***** Material provided *****

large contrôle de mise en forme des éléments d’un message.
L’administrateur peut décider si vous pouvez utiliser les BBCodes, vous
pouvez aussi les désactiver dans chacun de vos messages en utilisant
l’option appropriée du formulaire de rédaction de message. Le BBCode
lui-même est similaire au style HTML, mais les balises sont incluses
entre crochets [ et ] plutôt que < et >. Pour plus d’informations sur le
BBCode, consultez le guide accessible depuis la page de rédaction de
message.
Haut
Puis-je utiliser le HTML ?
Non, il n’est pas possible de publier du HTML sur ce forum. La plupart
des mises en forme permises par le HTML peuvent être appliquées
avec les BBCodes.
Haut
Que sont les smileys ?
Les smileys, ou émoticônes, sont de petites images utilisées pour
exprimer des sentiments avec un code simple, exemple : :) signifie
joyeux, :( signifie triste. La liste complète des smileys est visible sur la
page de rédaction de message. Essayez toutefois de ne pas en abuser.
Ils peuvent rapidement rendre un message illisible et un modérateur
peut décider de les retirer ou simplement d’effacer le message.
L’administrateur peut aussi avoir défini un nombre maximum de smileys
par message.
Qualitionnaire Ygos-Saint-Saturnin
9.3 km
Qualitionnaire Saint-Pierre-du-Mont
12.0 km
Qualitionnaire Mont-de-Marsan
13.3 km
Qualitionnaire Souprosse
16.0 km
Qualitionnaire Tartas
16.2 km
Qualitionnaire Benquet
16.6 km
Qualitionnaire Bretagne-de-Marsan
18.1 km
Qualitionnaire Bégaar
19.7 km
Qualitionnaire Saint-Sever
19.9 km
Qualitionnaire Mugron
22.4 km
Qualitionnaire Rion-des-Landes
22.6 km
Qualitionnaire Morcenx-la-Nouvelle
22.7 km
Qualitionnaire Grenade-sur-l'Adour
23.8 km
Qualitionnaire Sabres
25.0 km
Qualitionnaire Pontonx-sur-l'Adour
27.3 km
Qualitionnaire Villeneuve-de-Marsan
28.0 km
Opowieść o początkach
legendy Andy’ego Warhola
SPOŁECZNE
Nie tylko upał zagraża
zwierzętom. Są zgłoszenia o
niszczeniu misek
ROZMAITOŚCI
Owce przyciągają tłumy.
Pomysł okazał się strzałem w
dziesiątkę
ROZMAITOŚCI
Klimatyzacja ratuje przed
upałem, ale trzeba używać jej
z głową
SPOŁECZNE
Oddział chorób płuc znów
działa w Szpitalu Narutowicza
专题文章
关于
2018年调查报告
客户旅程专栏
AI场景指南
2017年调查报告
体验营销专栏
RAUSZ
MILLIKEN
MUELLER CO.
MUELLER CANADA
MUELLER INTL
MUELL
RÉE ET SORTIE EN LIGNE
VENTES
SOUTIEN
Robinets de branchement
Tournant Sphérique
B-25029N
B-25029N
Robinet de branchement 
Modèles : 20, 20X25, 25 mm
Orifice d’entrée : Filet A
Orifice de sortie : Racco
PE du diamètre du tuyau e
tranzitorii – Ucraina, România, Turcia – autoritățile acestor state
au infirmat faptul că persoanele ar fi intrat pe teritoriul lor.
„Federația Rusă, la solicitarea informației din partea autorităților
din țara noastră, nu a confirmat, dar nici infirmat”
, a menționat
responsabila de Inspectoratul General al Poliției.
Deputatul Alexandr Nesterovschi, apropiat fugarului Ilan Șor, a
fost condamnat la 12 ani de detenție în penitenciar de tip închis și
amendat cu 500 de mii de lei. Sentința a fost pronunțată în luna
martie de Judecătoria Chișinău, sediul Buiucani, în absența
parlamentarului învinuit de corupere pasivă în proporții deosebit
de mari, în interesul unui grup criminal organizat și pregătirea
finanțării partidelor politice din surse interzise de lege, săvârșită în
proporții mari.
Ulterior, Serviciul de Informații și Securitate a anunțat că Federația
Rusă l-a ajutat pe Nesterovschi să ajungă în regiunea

*****

**What you have to do**
How many lines in the items above contain the word "proporții", with case counting? Reply with the number only.

**Result**
2